■ WORK REQUEST
Gather every line in the entries below that contains the string "filles", matching case exactly.

Transcribed page contents:

==================================================

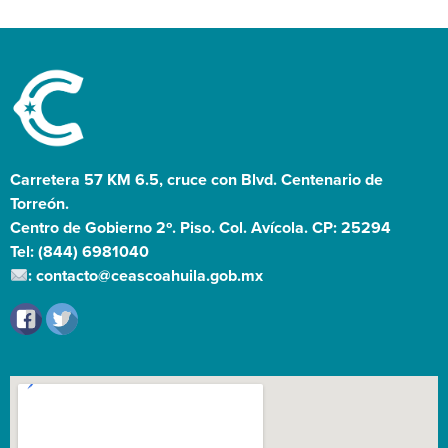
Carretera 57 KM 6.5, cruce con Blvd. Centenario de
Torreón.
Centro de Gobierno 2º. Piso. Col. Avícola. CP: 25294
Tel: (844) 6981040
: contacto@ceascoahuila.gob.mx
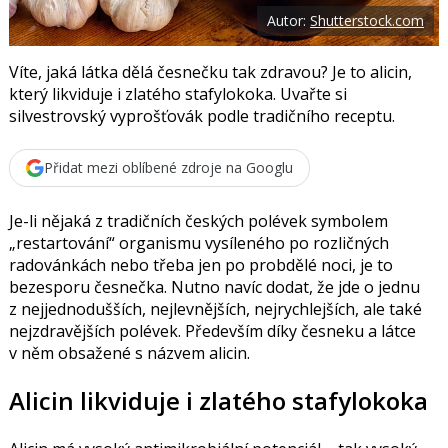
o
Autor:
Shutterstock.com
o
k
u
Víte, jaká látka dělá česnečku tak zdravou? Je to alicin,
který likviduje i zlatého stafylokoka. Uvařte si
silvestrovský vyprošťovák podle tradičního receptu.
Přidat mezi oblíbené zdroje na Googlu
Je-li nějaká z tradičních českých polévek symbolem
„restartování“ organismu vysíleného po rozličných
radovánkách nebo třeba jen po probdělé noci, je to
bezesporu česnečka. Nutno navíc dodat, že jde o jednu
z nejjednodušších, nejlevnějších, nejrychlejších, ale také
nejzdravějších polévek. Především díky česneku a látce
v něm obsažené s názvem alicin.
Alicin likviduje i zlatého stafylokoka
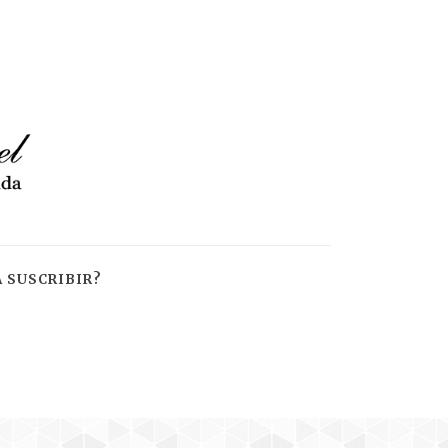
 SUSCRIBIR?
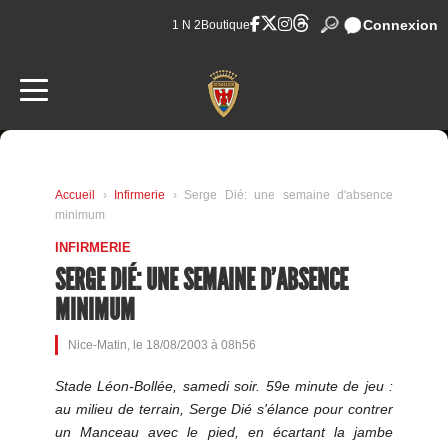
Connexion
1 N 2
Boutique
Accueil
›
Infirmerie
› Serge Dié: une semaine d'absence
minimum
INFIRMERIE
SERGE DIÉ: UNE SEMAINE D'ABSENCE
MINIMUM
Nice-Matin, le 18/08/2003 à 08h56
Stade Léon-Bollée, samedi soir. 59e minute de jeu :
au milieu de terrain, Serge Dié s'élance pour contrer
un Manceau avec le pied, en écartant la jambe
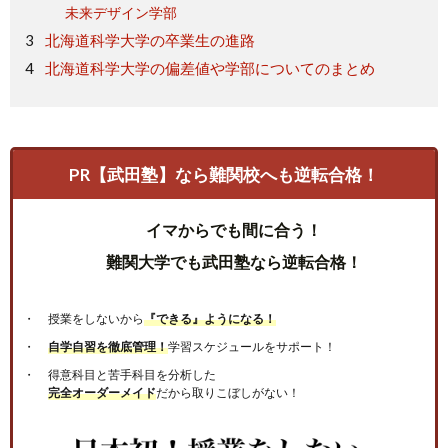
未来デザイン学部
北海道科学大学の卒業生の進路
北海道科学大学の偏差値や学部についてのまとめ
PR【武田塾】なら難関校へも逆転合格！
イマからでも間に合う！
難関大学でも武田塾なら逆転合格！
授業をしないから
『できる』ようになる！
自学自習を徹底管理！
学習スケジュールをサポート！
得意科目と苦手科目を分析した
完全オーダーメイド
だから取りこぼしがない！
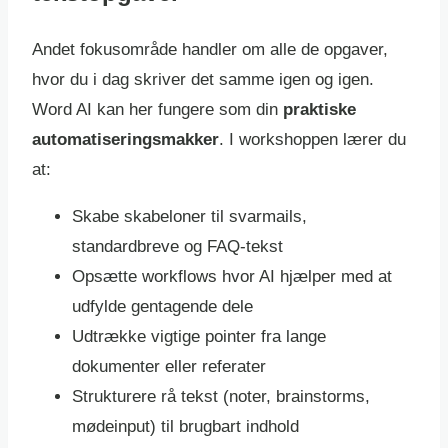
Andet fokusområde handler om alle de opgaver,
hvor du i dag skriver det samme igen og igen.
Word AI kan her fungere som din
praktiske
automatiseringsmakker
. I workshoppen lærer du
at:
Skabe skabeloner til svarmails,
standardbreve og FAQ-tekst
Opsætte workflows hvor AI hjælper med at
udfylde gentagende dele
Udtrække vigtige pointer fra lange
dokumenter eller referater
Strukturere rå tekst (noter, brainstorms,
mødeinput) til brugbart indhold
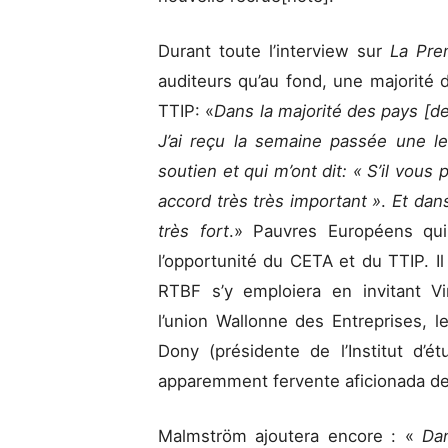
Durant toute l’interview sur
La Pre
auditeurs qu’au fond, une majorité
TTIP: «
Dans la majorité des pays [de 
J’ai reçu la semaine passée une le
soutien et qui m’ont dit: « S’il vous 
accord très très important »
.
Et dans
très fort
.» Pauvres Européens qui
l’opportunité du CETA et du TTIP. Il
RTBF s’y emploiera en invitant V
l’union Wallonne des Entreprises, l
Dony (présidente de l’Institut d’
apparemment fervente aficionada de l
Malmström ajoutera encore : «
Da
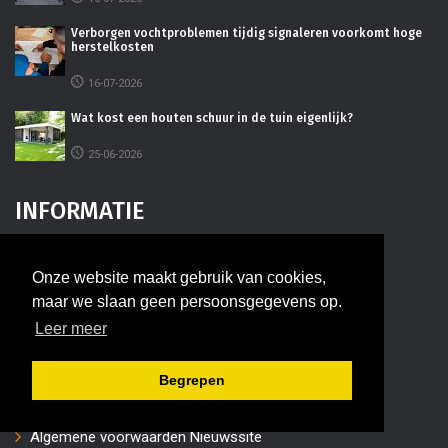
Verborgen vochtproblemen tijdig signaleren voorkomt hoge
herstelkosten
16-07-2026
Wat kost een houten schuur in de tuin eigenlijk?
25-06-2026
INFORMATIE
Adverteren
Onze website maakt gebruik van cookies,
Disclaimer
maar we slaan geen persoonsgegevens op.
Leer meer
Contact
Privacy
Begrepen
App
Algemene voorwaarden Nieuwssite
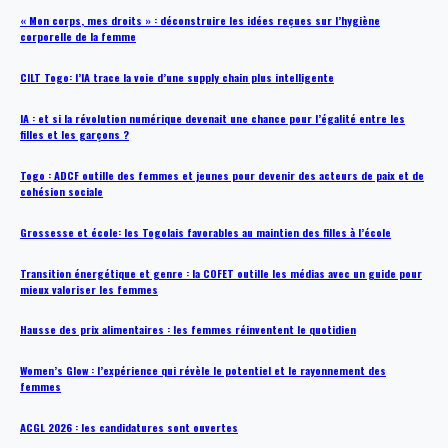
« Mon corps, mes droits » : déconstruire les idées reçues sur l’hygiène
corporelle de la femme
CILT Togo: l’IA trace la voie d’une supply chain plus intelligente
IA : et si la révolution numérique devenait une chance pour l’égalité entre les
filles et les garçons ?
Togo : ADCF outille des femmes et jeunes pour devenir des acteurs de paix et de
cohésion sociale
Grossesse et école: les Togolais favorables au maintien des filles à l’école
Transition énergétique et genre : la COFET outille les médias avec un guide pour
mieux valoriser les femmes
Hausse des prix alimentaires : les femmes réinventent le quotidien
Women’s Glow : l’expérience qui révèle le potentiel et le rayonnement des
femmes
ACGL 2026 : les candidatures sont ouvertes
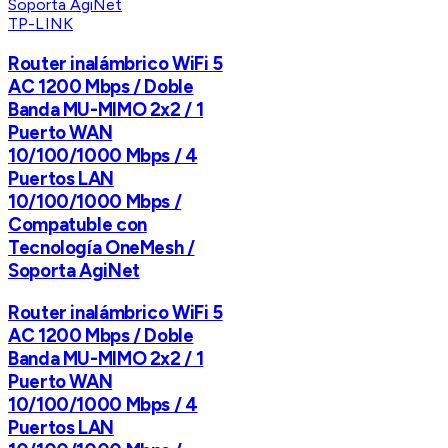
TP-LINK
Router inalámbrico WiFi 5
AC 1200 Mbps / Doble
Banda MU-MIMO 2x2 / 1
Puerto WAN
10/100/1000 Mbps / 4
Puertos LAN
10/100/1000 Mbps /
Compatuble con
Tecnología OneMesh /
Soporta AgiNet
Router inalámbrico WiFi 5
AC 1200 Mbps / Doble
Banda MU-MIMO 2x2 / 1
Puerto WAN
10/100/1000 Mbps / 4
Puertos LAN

==================================================

■ ANSWER SPACE
filles et les garçons ?
Grossesse et école: les Togolais favorables au maintien des filles à l’école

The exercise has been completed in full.